Stephen has a science degree with a major in physics, an arts degree with majors in English Literature and History and Philosophy of Science and a Graduate Diploma in Science Communication.

Freelance Writer


A three-rooted molar of a modern-day individual and the jaw it slots into. Christine Lee (California State University)

Unless you're forced to have some unpleasant dental work done, it's likely you will never know if you have a three-rooted lower second molar. If you do, however, it probably reveals your connection to the Denisovans – that mysterious species of human known only from a few fragments of bone and teeth.

Most of the people of the world have two roots anchoring their second molars to the jawbone, even though the first molar usually has three. Some people get by with a single root to their second molar. In China, however, up to 40 percent of the population have three-rooted lower second molars, and something similar is true of people whose ancestry is primarily indigenous to the Americas. In other parts of the world, its less than 3.5 percent.


This was just a curiosity for dentists until the discovery of part of a 160,000-year-old Denisovan jaw in Tibet earlier this year. Analysis has revealed the presence of a three-rooted molar, Dr Shara Bailey of New York University reports in Proceedings of the National Academy of Sciences

A three-rooted second molar from the Tibetan Denisovan jawbone. Jean-Jacques Hublin

We already know that people of East Asian, Melanesian, and Indigenous Australian background have more Denisovan DNA than those whose origins lie elsewhere in the world. This appears to have some influence on immunity to diseases and a propensity to allergies. Gene varieties inherited from Denisovans are also thought to have contributed to Tibetan's high-altitude adaptations.

It's new, however, to find something that can be seen, albeit only in the dentist's chair or after death.

It had been thought the appearance of three-rooted second molars was a relatively recent development in humanity's history. Notably, we haven't seen this feature in the jaws of early Asian Homo Sapiens, other than one from Taiwan of uncertain age. However, it must have preceded the settlement of the Americas, and the paper notes it was one of the things that was used to confirm the Asian origins of indigenous North Americans decades ago.

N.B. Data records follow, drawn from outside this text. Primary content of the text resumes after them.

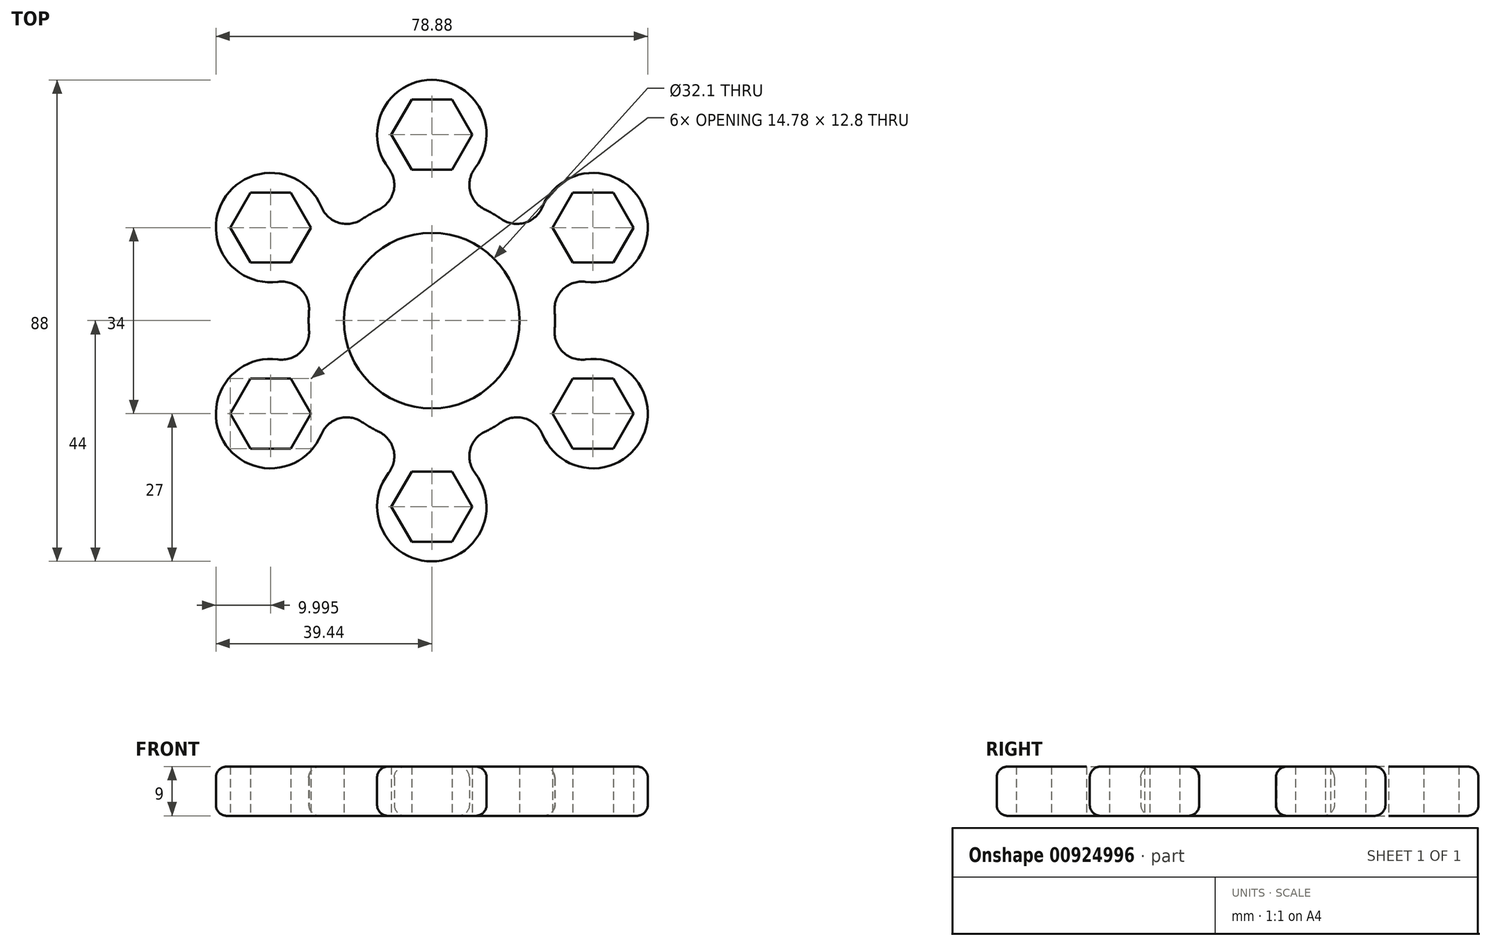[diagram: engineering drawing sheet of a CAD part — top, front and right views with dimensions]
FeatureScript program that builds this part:
annotation { "Feature Type Name" : "Feature", "Feature Type Description" : "" }
export const myFeature = defineFeature(function(context is Context, id is Id, definition is map)
    precondition{}
    {
        {
            var Q0;
            Q0=qCreatedBy(makeId("Top.planeOp"),FACE);
            var sketch = newSketch(context, id + "F0", { "sketchPlane" : qUnion([Q0])});
            skCircle(sketch, "E0", {"center": v(0, 0) * mm, "radius": 16.05 * mm});
            skCircle(sketch, "E1", {"center": v(0, 0) * mm, "radius": 22.5 * mm});
            skCircle(sketch, "E2", {"center": v(0, 34) * mm, "radius": 10 * mm});
            skCircle(sketch, "E3", {"center": v(29.44, -17) * mm, "radius": 10 * mm});
            skCircle(sketch, "E4", {"center": v(-29.44, 17) * mm, "radius": 10 * mm});
            skLineSegment(sketch, "E5", {"start": v(0, 0) * mm, "end": v(29.44, -17) * mm, "construction": true});
            skLineSegment(sketch, "E6", {"start": v(0, 0) * mm, "end": v(-29.44, 17) * mm, "construction": true});
            skCircle(sketch, "E7.cCircle", {"center": v(0, 34) * mm, "radius": 6.4 * mm, "construction": true});
            skLineSegment(sketch, "E7.0", {"start": v(3.7, 27.6) * mm, "end": v(-3.7, 27.6) * mm});
            skLineSegment(sketch, "E7.1", {"start": v(-3.7, 27.6) * mm, "end": v(-7.4, 34) * mm});
            skLineSegment(sketch, "E7.2", {"start": v(-7.4, 34) * mm, "end": v(-3.7, 40.4) * mm});
            skLineSegment(sketch, "E7.3", {"start": v(-3.7, 40.4) * mm, "end": v(3.7, 40.4) * mm});
            skLineSegment(sketch, "E7.4", {"start": v(3.7, 40.4) * mm, "end": v(7.4, 34) * mm});
            skLineSegment(sketch, "E7.5", {"start": v(7.4, 34) * mm, "end": v(3.7, 27.6) * mm});
            skPoint(sketch, "E7.0.midPoint", {"position": v(0, 27.6) * mm});
            skCircle(sketch, "E8.cCircle", {"center": v(29.44, -17) * mm, "radius": 6.4 * mm, "construction": true});
            skLineSegment(sketch, "E8.0", {"start": v(25.75, -10.6) * mm, "end": v(33.14, -10.6) * mm});
            skLineSegment(sketch, "E8.1", {"start": v(33.14, -10.6) * mm, "end": v(36.83, -17) * mm});
            skLineSegment(sketch, "E8.2", {"start": v(36.83, -17) * mm, "end": v(33.14, -23.4) * mm});
            skLineSegment(sketch, "E8.3", {"start": v(33.14, -23.4) * mm, "end": v(25.75, -23.4) * mm});
            skLineSegment(sketch, "E8.4", {"start": v(25.75, -23.4) * mm, "end": v(22.05, -17) * mm});
            skLineSegment(sketch, "E8.5", {"start": v(22.05, -17) * mm, "end": v(25.75, -10.6) * mm});
            skPoint(sketch, "E8.0.midPoint", {"position": v(29.44, -10.6) * mm});
            skCircle(sketch, "E9.cCircle", {"center": v(-29.44, 17) * mm, "radius": 6.4 * mm, "construction": true});
            skLineSegment(sketch, "E9.0", {"start": v(-22.05, 17) * mm, "end": v(-25.75, 10.6) * mm});
            skLineSegment(sketch, "E9.1", {"start": v(-25.75, 10.6) * mm, "end": v(-33.14, 10.6) * mm});
            skLineSegment(sketch, "E9.2", {"start": v(-33.14, 10.6) * mm, "end": v(-36.83, 17) * mm});
            skLineSegment(sketch, "E9.3", {"start": v(-36.83, 17) * mm, "end": v(-33.14, 23.4) * mm});
            skLineSegment(sketch, "E9.4", {"start": v(-33.14, 23.4) * mm, "end": v(-25.75, 23.4) * mm});
            skLineSegment(sketch, "E9.5", {"start": v(-25.75, 23.4) * mm, "end": v(-22.05, 17) * mm});
            skPoint(sketch, "E9.0.midPoint", {"position": v(-23.9, 13.8) * mm});
            skArc(sketch, "E10", {"start": v(-20.19, 20.78) * mm, "mid": v(-17, 17.88) * mm, "end": v(-12.73, 18.55) * mm});
            skArc(sketch, "E11", {"start": v(-22.43, 1.75) * mm, "mid": v(-23.98, 5.77) * mm, "end": v(-28.1, 7.1) * mm});
            skArc(sketch, "E12", {"start": v(-9.7, 20.3) * mm, "mid": v(-7, 23.66) * mm, "end": v(-7.9, 27.88) * mm});
            skArc(sketch, "E13", {"start": v(7.9, 27.88) * mm, "mid": v(7, 23.66) * mm, "end": v(9.7, 20.3) * mm});
            skArc(sketch, "E14", {"start": v(22.43, -1.75) * mm, "mid": v(23.98, -5.77) * mm, "end": v(28.1, -7.1) * mm});
            skArc(sketch, "E15", {"start": v(20.19, -20.78) * mm, "mid": v(17, -17.88) * mm, "end": v(12.73, -18.55) * mm});
            skCircle(sketch, "E16", {"center": v(0, 0) * mm, "radius": 34 * mm, "construction": true});
            skLineSegment(sketch, "E17", {"start": v(0, 0) * mm, "end": v(-29.44, -17) * mm, "construction": true});
            skLineSegment(sketch, "E18", {"start": v(0, 0) * mm, "end": v(0, -34) * mm, "construction": true});
            skLineSegment(sketch, "E19", {"start": v(0, 0) * mm, "end": v(29.44, 17) * mm, "construction": true});
            skCircle(sketch, "E20", {"center": v(-29.44, -17) * mm, "radius": 10 * mm});
            skCircle(sketch, "E21", {"center": v(0, -34) * mm, "radius": 10 * mm});
            skCircle(sketch, "E22", {"center": v(29.44, 17) * mm, "radius": 10 * mm});
            skArc(sketch, "E23", {"start": v(-22.43, -1.75) * mm, "mid": v(-23.98, -5.77) * mm, "end": v(-28.1, -7.1) * mm});
            skArc(sketch, "E24", {"start": v(-12.73, -18.55) * mm, "mid": v(-17, -17.88) * mm, "end": v(-20.19, -20.78) * mm});
            skArc(sketch, "E25", {"start": v(-9.7, -20.3) * mm, "mid": v(-7, -23.66) * mm, "end": v(-7.9, -27.88) * mm});
            skArc(sketch, "E26", {"start": v(9.7, -20.3) * mm, "mid": v(7, -23.66) * mm, "end": v(7.9, -27.88) * mm});
            skArc(sketch, "E27", {"start": v(22.43, 1.75) * mm, "mid": v(23.98, 5.77) * mm, "end": v(28.1, 7.1) * mm});
            skArc(sketch, "E28", {"start": v(12.73, 18.55) * mm, "mid": v(17, 17.88) * mm, "end": v(20.19, 20.78) * mm});
            skCircle(sketch, "E29.cCircle", {"center": v(29.44, 17) * mm, "radius": 6.4 * mm, "construction": true});
            skLineSegment(sketch, "E29.0", {"start": v(33.14, 10.6) * mm, "end": v(25.75, 10.6) * mm});
            skLineSegment(sketch, "E29.1", {"start": v(25.75, 10.6) * mm, "end": v(22.05, 17) * mm});
            skLineSegment(sketch, "E29.2", {"start": v(22.05, 17) * mm, "end": v(25.75, 23.4) * mm});
            skLineSegment(sketch, "E29.3", {"start": v(25.75, 23.4) * mm, "end": v(33.14, 23.4) * mm});
            skLineSegment(sketch, "E29.4", {"start": v(33.14, 23.4) * mm, "end": v(36.83, 17) * mm});
            skLineSegment(sketch, "E29.5", {"start": v(36.83, 17) * mm, "end": v(33.14, 10.6) * mm});
            skPoint(sketch, "E29.0.midPoint", {"position": v(29.44, 10.6) * mm});
            skCircle(sketch, "E30.cCircle", {"center": v(0, -34) * mm, "radius": 6.4 * mm, "construction": true});
            skLineSegment(sketch, "E30.0", {"start": v(-3.7, -27.6) * mm, "end": v(3.7, -27.6) * mm});
            skLineSegment(sketch, "E30.1", {"start": v(3.7, -27.6) * mm, "end": v(7.4, -34) * mm});
            skLineSegment(sketch, "E30.2", {"start": v(7.4, -34) * mm, "end": v(3.7, -40.4) * mm});
            skLineSegment(sketch, "E30.3", {"start": v(3.7, -40.4) * mm, "end": v(-3.7, -40.4) * mm});
            skLineSegment(sketch, "E30.4", {"start": v(-3.7, -40.4) * mm, "end": v(-7.4, -34) * mm});
            skLineSegment(sketch, "E30.5", {"start": v(-7.4, -34) * mm, "end": v(-3.7, -27.6) * mm});
            skPoint(sketch, "E30.0.midPoint", {"position": v(0, -27.6) * mm});
            skCircle(sketch, "E31.cCircle", {"center": v(-29.44, -17) * mm, "radius": 6.4 * mm, "construction": true});
            skLineSegment(sketch, "E31.0", {"start": v(-25.75, -10.6) * mm, "end": v(-22.05, -17) * mm});
            skLineSegment(sketch, "E31.1", {"start": v(-22.05, -17) * mm, "end": v(-25.75, -23.4) * mm});
            skLineSegment(sketch, "E31.2", {"start": v(-25.75, -23.4) * mm, "end": v(-33.14, -23.4) * mm});
            skLineSegment(sketch, "E31.3", {"start": v(-33.14, -23.4) * mm, "end": v(-36.83, -17) * mm});
            skLineSegment(sketch, "E31.4", {"start": v(-36.83, -17) * mm, "end": v(-33.14, -10.6) * mm});
            skLineSegment(sketch, "E31.5", {"start": v(-33.14, -10.6) * mm, "end": v(-25.75, -10.6) * mm});
            skPoint(sketch, "E31.0.midPoint", {"position": v(-23.9, -13.8) * mm});
            skSolve(sketch);
        }
        {
            var Q0;
            Q0 = qSketchRegion(id + "F0", true);
            var Q1;
            {var subQ0=sQuery(id+"F0.wireOp",EDGE,"E4");var subQ1=sQuery(id+"F0.wireOp",EDGE,"E1");var subQ2=makeQuery(id+"F0.imprint","INTERSECT",VERTEX,{"disambiguationData":[OD(0.0)],"derivedFrom":[subQ1,subQ0]});Q1=makeQuery(id+"F0.imprint","IMPRINT",FACE,{"disambiguationData":[TD([[makeQuery(id+"F0.imprint","IMPRINT",EDGE,{"disambiguationData":[TD([[subQ2,-1.0]])],"derivedFrom":subQ1}),1.0]])]});}
            var Q2;
            {var subQ0=sQuery(id+"F0.wireOp",EDGE,"E2");var subQ1=sQuery(id+"F0.wireOp",EDGE,"E1");var subQ2=makeQuery(id+"F0.imprint","INTERSECT",VERTEX,{"disambiguationData":[OD(0.0)],"derivedFrom":[subQ1,subQ0]});Q2=makeQuery(id+"F0.imprint","IMPRINT",FACE,{"disambiguationData":[TD([[makeQuery(id+"F0.imprint","IMPRINT",EDGE,{"disambiguationData":[TD([[subQ2,-1.0]])],"derivedFrom":subQ1}),1.0]])]});}
            var Q3;
            {var subQ0=sQuery(id+"F0.wireOp",EDGE,"E3");var subQ1=sQuery(id+"F0.wireOp",EDGE,"E1");var subQ2=makeQuery(id+"F0.imprint","INTERSECT",VERTEX,{"disambiguationData":[OD(0.0)],"derivedFrom":[subQ1,subQ0]});Q3=makeQuery(id+"F0.imprint","IMPRINT",FACE,{"disambiguationData":[TD([[makeQuery(id+"F0.imprint","IMPRINT",EDGE,{"disambiguationData":[TD([[subQ2,-1.0]])],"derivedFrom":subQ1}),1.0]])]});}
            extrude(context, id + "F1", {"entities" : qUnion([Q0, Q1, Q2, Q3]), "depth" : 9 * mm, "offsetDistance" : 25 * mm});
        }
        {
            var Q0;
            Q0=makeQuery(id+"F1.opExtrude","CAP_EDGE",EDGE,{"disambiguationData":[OSD([sQuery(id+"F0.wireOp",EDGE,"E11")])],"isStart":false});
            var Q1;
            Q1=makeQuery(id+"F1.opExtrude","CAP_EDGE",EDGE,{"disambiguationData":[OSD([sQuery(id+"F0.wireOp",EDGE,"E11")])],"isStart":true});
            fillet(context, id + "F2", {"entities" : qUnion([Q0, Q1]), "radius" : 2 * mm, "tangentPropagation" : true, "allowEdgeOverflow" : false});
        }
    });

A single example doesn't entirely disprove the recent origins theory. It's theoretically possible that most Denisovans didn't have three-rooted second molars either, and it just happens the one specimen we have was an exception who left no genetic trace. However, it is much more likely the third root was common among Denisovans and some people inherited it through interbreeding that occurred. This would explain why it is more common in peoples with a greater Denisovan contribution to their ethnic heritage.

While Denisovan inheritance is high in China, it's higher still among natives of New Guinea and Australia, where three-rooted second molars are rare. Bailey thinks this is because it was useful where diets required greater chewing, creating an evolutionary advantage.